Parts of the exercise
(1) From the George Hamilton-Browne article, output the passage between "George Hamilton-Browne (22" and "of dubious authenticity.", inclusive.
(2) Answer these from the article on George Hamilton-Browne:
(a) How many books did he write about his experiences?
(b) In what town was he born?
(c) Where did he die?

Passage provided
□ □ □ □ □
= George Hamilton-Browne =

British irregular soldier (1844–1916)

George Hamilton-Browne (22 December 1844 – 21 January 1916) was a British irregular soldier, adventurer, writer and impostor. He was on a reconnaissance on 22 January 1879, and was not present at the Battle of Isandlwana in the Zulu War of 1879. He wrote three books about his experiences, some details of which have been claimed to be of dubious authenticity.

== Biography ==
He was born into a military family of Irish descent in Cheltenham, Gloucestershire on 22 December 1844. He was the son of George Browne (Capt 44th Regiment) and Susanna Mary Hilton, who were married in Manchester 7 March 1844. He was twice married and died in Jamaica in January 1916.
□ □ □ □ □
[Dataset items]
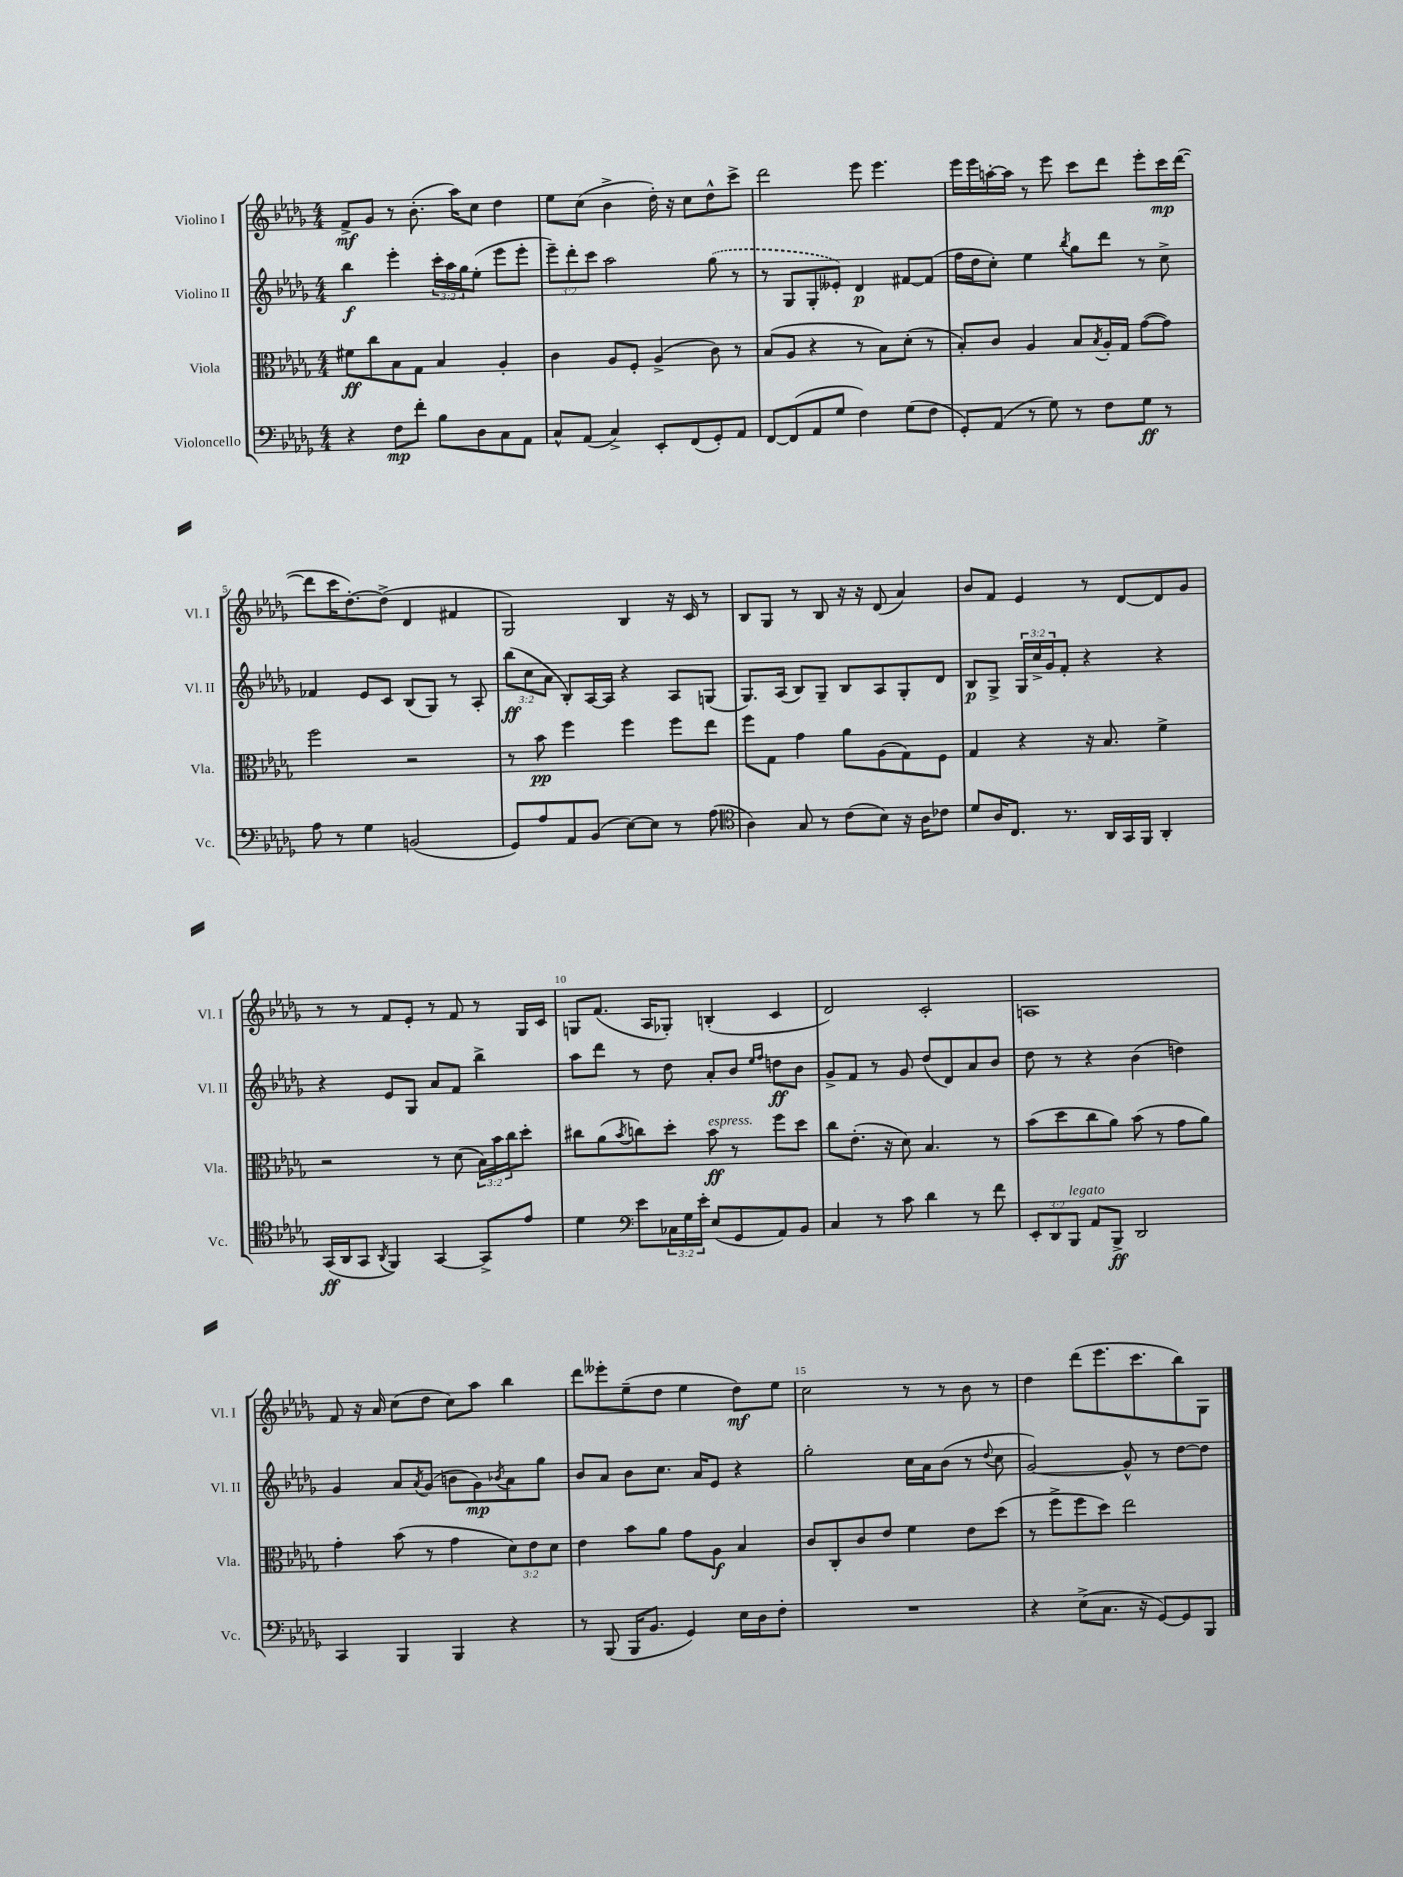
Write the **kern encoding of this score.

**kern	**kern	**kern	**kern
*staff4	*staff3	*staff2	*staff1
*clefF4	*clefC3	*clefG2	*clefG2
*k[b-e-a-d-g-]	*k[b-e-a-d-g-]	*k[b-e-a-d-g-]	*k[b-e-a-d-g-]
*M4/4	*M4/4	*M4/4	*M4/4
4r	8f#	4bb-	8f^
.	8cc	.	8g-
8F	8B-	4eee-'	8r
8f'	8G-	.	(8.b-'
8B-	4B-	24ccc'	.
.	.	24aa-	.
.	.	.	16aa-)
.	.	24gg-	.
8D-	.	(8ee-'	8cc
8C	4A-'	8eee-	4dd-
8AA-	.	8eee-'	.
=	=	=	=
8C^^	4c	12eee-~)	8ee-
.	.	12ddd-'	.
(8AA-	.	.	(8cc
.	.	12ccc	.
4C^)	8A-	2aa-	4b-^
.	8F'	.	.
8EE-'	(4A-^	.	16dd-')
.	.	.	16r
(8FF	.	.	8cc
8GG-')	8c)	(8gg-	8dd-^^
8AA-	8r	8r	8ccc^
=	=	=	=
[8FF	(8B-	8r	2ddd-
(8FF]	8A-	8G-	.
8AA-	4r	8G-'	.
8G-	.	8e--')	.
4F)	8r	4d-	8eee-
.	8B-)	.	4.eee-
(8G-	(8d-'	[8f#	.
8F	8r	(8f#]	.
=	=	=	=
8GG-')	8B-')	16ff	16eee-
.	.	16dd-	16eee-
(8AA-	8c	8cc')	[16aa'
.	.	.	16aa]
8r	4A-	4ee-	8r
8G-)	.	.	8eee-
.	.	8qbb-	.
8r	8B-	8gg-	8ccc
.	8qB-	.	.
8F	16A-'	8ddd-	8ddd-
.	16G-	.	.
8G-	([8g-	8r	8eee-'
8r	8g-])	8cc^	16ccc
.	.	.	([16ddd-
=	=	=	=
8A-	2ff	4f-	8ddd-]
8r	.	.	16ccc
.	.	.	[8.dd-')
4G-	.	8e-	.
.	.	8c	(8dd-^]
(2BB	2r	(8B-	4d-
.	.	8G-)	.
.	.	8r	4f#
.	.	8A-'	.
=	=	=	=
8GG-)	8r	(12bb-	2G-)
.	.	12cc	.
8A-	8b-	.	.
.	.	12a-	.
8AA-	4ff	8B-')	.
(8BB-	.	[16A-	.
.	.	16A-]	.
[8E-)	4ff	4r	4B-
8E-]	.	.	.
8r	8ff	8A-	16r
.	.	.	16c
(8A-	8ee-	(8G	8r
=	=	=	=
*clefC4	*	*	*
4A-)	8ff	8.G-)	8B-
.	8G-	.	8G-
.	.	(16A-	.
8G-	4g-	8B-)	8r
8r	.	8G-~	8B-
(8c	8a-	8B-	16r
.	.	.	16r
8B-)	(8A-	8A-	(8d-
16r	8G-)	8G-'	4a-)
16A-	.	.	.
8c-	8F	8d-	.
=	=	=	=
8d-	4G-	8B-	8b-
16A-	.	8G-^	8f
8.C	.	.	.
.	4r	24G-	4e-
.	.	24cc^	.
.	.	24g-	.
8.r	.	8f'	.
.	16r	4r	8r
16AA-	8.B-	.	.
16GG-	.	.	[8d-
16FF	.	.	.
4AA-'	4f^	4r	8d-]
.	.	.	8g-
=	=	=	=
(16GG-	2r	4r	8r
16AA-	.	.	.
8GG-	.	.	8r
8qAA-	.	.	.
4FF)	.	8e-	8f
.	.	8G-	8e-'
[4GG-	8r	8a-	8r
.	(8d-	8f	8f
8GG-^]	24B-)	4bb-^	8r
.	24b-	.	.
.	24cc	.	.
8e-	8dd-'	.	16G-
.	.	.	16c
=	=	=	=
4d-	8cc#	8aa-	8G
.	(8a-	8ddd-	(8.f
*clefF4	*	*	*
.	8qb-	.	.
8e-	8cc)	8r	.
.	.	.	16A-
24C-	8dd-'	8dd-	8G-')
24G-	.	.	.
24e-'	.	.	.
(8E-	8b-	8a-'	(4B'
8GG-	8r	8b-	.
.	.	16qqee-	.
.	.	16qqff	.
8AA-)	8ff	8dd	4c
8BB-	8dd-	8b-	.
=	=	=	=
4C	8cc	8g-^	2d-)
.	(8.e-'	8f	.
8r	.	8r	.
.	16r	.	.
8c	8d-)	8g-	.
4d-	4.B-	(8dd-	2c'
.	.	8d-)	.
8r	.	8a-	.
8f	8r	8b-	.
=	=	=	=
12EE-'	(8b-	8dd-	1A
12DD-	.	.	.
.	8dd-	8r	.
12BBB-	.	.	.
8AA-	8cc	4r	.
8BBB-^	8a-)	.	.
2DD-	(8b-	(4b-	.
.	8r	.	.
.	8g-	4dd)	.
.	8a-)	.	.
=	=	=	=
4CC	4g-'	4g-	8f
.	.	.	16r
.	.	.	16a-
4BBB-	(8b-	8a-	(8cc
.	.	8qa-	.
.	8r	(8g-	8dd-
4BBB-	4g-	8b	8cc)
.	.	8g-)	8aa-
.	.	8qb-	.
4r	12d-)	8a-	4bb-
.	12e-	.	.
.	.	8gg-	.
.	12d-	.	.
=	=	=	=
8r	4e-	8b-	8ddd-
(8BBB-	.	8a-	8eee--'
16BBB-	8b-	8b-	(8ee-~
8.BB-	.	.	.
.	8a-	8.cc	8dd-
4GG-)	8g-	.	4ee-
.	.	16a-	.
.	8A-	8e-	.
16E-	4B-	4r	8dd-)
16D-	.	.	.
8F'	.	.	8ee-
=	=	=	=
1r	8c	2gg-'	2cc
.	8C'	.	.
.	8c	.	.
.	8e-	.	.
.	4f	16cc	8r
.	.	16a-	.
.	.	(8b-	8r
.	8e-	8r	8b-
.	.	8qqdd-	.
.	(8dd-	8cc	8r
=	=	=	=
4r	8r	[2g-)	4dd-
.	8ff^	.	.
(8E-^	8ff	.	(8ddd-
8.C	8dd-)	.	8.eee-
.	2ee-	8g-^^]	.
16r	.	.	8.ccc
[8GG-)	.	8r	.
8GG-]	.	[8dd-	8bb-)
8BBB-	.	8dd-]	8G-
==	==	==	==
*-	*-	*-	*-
□ □ □ □ □
Exercise responses
(1)
George Hamilton-Browne (22 December 1844 – 21 January 1916) was a British irregular soldier, adventurer, writer and impostor. He was on a reconnaissance on 22 January 1879, and was not present at the Battle of Isandlwana in the Zulu War of 1879. He wrote three books about his experiences, some details of which have been claimed to be of dubious authenticity.

(2)
(a) Three
(b) Cheltenham, Gloucestershire
(c) Jamaica